| EXERCISE |
The lines to copy from the listing below are those that contain the string "облаке".

| ENTRIES PROVIDED |
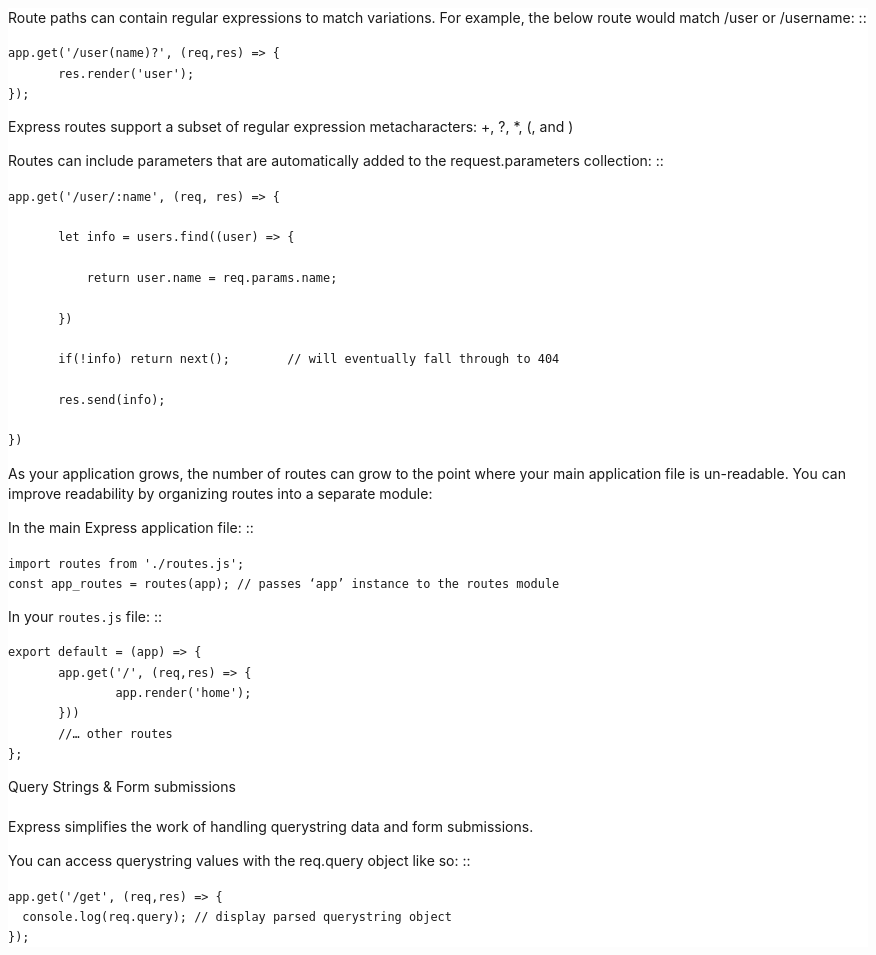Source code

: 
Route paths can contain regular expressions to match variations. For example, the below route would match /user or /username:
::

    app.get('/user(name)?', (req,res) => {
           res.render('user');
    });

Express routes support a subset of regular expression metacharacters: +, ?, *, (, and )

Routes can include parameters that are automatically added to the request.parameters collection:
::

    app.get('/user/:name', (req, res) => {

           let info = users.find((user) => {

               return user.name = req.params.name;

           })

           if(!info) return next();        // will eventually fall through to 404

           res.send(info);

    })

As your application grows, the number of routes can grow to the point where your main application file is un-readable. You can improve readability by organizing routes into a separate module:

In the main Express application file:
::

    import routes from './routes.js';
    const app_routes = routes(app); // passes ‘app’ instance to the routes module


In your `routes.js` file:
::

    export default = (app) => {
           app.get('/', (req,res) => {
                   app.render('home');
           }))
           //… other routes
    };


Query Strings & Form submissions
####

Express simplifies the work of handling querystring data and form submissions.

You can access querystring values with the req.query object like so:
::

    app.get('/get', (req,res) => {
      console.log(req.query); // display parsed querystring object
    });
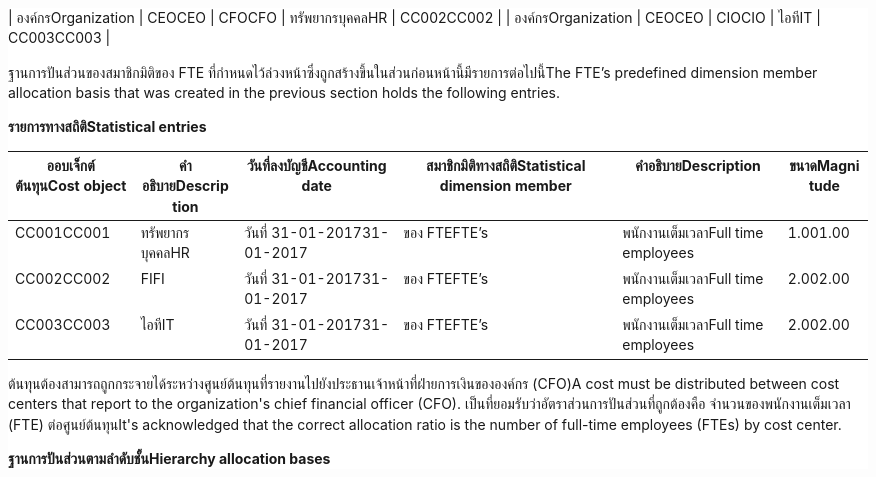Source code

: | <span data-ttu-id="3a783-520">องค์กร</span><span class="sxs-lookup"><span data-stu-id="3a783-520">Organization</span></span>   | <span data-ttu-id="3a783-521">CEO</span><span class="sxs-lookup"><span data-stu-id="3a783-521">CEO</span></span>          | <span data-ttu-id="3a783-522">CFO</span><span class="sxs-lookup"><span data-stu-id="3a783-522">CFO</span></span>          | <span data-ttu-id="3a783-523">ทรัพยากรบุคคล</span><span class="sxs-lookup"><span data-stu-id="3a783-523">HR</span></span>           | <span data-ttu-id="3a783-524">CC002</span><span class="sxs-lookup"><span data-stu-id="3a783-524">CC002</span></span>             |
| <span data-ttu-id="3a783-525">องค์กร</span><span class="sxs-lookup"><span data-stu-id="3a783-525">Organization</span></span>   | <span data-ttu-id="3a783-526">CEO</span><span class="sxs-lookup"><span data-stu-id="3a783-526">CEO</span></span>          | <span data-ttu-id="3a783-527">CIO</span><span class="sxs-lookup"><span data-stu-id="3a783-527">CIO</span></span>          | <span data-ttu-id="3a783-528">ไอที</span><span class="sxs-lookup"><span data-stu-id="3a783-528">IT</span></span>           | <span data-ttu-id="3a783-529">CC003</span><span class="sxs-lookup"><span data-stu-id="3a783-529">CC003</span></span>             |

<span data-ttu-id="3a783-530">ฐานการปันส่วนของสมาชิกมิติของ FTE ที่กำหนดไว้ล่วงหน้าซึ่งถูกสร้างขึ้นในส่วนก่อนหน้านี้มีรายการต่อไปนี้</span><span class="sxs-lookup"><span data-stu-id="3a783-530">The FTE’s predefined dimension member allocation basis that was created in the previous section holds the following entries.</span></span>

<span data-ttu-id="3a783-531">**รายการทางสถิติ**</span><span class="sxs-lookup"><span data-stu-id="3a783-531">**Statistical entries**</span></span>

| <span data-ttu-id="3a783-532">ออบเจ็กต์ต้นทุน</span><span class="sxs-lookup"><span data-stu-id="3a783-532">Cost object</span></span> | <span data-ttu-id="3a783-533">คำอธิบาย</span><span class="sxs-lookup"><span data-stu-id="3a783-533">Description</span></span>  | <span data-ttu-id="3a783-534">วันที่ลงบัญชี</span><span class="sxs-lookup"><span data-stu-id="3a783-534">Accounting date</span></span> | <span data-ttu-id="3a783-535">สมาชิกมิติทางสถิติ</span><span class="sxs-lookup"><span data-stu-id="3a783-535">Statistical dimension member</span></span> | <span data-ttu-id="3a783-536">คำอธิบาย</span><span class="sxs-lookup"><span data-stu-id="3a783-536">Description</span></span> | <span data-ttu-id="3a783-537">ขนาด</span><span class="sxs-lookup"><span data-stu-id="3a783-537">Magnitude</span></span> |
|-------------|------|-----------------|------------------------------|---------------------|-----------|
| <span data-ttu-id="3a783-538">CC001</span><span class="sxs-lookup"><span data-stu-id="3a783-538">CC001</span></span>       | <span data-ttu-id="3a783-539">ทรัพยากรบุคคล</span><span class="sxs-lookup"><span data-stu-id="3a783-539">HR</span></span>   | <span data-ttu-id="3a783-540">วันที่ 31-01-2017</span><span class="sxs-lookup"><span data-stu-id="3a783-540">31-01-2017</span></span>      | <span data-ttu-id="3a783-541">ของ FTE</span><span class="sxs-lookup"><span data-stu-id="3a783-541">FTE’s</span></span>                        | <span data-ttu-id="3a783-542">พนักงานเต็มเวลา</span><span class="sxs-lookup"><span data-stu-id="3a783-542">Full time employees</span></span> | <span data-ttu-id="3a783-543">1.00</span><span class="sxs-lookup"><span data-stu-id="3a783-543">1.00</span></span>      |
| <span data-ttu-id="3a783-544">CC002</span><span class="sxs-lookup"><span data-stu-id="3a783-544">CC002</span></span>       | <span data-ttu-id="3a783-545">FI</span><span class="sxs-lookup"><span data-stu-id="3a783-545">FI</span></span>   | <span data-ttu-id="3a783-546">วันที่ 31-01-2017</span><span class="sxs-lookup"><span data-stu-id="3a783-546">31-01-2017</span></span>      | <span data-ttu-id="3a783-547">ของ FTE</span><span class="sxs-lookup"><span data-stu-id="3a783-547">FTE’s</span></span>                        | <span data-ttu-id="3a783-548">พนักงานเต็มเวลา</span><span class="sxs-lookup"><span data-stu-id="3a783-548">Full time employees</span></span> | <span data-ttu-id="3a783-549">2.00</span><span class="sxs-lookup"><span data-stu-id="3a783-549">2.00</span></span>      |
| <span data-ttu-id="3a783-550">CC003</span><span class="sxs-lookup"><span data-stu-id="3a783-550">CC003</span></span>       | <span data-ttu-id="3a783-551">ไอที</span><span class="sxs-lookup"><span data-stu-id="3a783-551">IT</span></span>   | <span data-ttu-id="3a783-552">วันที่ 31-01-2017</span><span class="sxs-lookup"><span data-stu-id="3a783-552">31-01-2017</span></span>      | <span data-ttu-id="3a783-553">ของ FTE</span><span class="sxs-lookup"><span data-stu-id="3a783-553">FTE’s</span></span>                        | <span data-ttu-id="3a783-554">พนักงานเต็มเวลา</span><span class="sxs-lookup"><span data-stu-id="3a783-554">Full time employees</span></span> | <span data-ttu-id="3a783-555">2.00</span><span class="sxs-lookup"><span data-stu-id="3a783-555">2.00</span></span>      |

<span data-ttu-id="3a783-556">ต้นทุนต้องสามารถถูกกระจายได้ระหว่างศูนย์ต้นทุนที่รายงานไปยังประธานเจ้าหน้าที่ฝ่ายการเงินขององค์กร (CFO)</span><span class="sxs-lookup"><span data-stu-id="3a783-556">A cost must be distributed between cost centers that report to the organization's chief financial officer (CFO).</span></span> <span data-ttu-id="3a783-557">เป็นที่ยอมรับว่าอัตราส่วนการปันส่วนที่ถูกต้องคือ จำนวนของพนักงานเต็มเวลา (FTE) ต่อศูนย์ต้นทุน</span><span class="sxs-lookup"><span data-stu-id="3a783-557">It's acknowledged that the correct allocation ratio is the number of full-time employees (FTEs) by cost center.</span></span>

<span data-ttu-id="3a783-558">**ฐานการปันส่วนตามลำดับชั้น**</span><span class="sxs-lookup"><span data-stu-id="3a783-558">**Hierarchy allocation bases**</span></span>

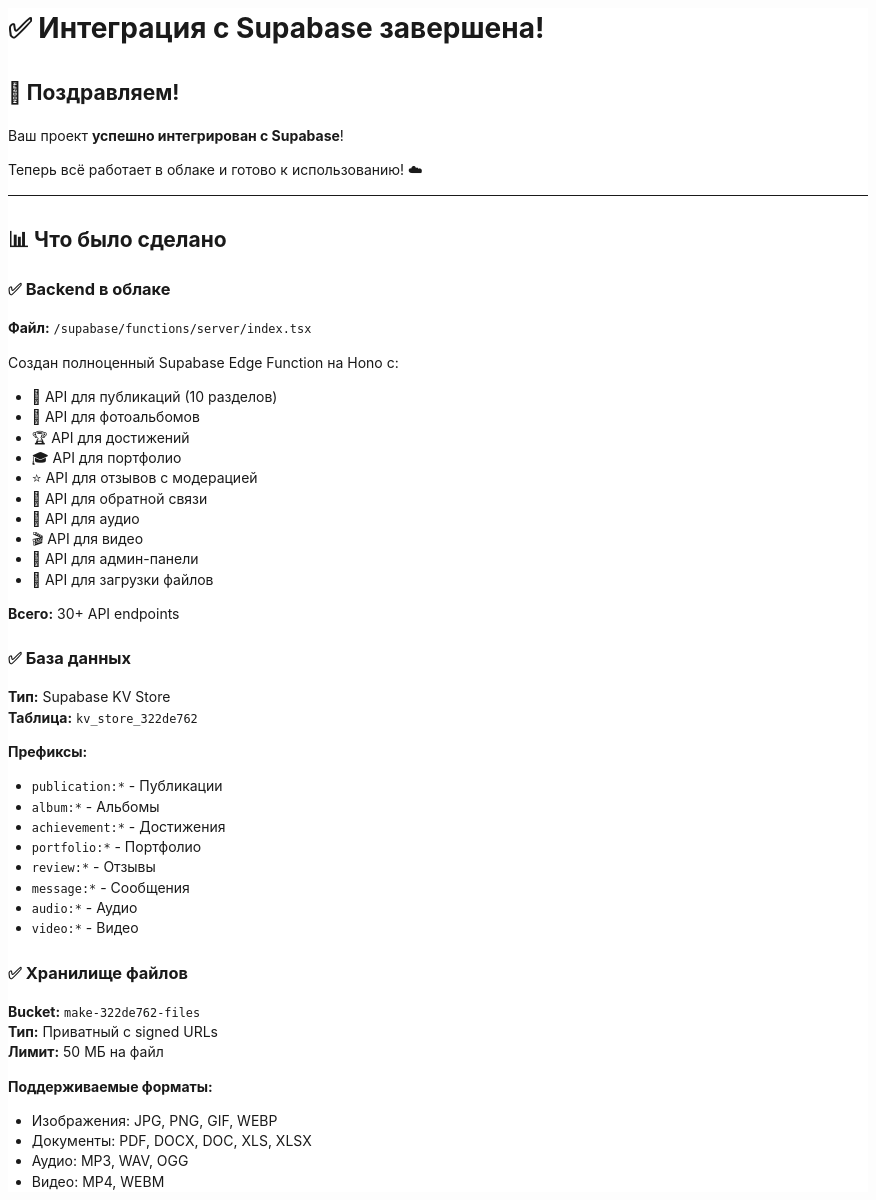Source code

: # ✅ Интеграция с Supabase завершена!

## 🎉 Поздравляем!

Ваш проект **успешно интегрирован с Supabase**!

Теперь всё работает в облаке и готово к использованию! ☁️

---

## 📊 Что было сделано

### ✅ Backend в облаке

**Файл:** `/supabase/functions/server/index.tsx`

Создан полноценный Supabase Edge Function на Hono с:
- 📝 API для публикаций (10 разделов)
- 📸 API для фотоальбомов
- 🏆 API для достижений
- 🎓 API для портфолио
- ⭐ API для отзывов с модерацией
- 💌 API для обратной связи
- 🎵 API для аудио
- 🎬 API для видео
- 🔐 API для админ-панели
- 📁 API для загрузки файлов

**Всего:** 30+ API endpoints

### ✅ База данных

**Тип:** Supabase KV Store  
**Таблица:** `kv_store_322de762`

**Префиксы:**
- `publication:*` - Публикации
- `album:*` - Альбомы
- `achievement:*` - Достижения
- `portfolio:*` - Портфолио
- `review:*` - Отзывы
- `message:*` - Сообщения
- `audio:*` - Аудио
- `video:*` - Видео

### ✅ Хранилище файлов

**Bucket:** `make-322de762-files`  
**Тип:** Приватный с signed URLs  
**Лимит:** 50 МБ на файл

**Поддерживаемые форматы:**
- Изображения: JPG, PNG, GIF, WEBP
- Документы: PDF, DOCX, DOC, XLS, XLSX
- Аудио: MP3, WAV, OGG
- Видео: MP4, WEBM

| TASK ANSWER |
Теперь всё работает в облаке и готово к использованию! ☁️
### ✅ Backend в облаке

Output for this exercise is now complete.